Cardio? Pilates? Lifting Weights? Gym memberships? The idea of starting a workout routine can be pretty intimidating. However, exercising offers a host of benefits for anyone who starts, especially for those with type 2 diabetes. A consistent workout routine can help make managing diabetes easier.
Exercising For Diabetes Control
When it comes to diabetes managment, there’s more to it than eating right. You have to get active. Exercise has serious benefits for diabetics. A regular exercise routine can help increase energy levels, control glucose levels, improve heart health, and promote emotional well-being. Unless specified by your doctor, those with diabetes can and should have a regular exercise routine.

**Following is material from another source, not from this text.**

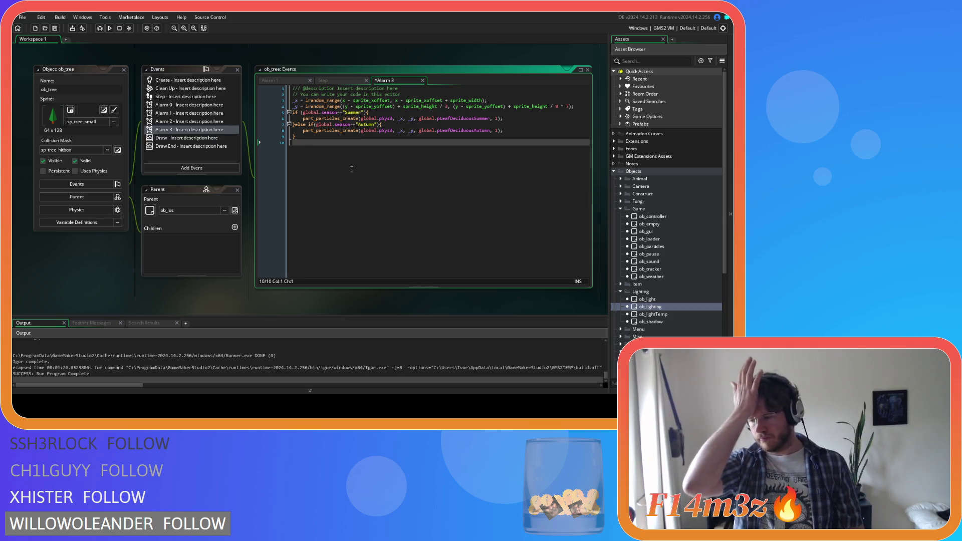
click(343, 82)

How Does Exercise Lower Blood Sugar?
When you exercise, you subject your body to an increased workload. This increased workload signals to your body that it needs to adapt, and this adaptation is the key to exercising’s metabolic benefits. But what are those benefits?

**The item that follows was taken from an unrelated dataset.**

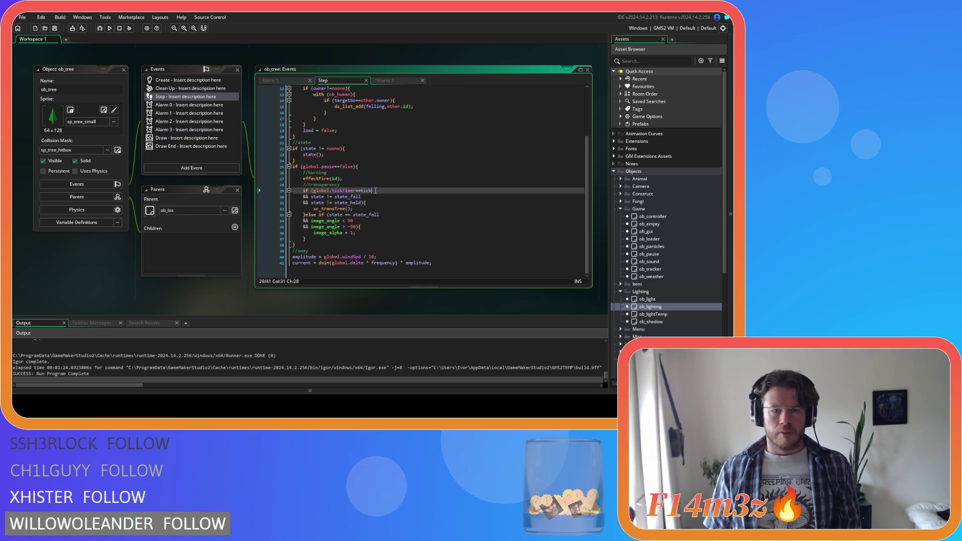
key(ctrl+z)
key(ctrl+x)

First, when you exercise, your body requires more energy. As a result, your body becomes more sensitive to insulin. This increase in insulin sensitivity allows your blood cells to better abosorb the sugar in your bloodstream and use it for energy. Second, exercising stimulates your muscles to abosorb and use sugar as energy, even without insulin. Overtime, the overall affect of these two processes can contribute to lower A1C levels.
How Often Should I Exercise?
For those starting on a new workout regiment, one of the most common questions is “How often should I exercise?”. The American Diabetes Association (ADA) has created a recommended and easy to follow guide for creating a workout plan.

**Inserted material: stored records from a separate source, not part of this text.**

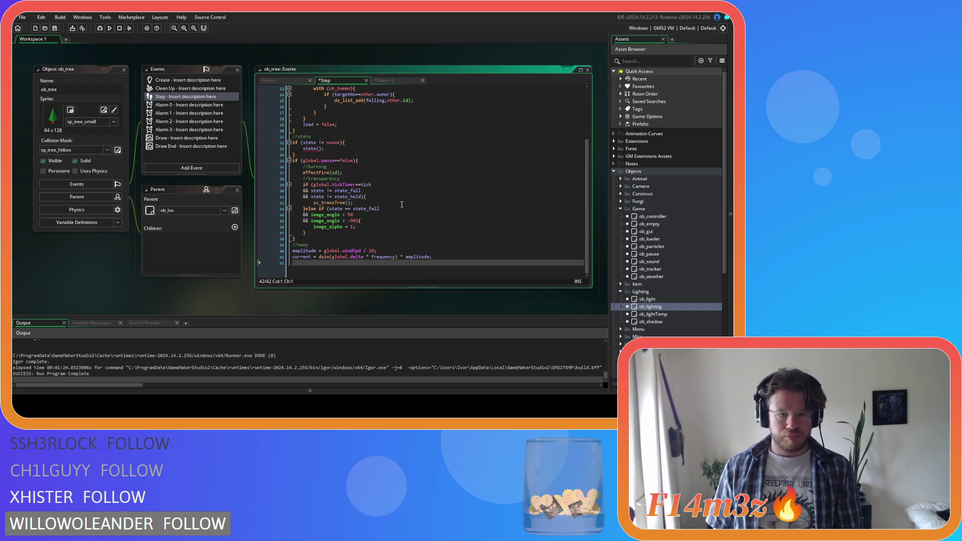
click(401, 81)
key(ctrl+v)
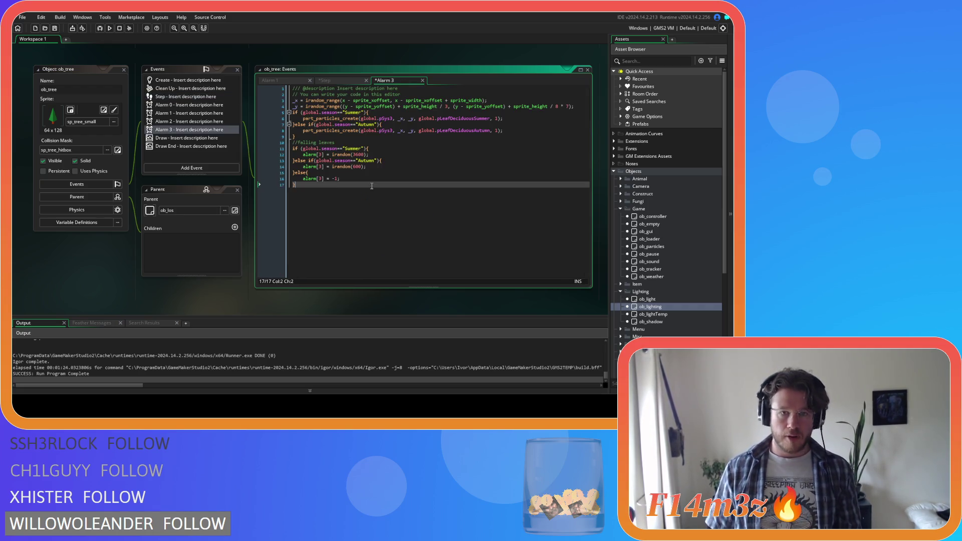
Step: Remove the comment line and the alarm[3] = -1 else branch, then save
drag(335, 143, 272, 141)
key(BackSpace)
key(BackSpace)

- Have at least two and a half hours of moderate to vigours intensity physical activity per week (i.e., brisk walking, swimming, water aerobics, or jogging). That’s a little over 20 minutes a day.
- At least two to three sessions of resistance training per week. Resistance exercises are those that help to strengthen muscles. These sessions can include things like lifting weights, doing push-ups, or even using resistance bands.
- Don’t go more than two days in a row without physical activity.
- Incorporate flexibility exercises like yoga or pilates into your weekly routine. These have the added bonus of helping with tight and achy joints or muscles.
- Break up your sitting time every 30 minutes during the day. If you have a desk job, this is perfect for getting the blood flowing and adds a burst of energy to your day.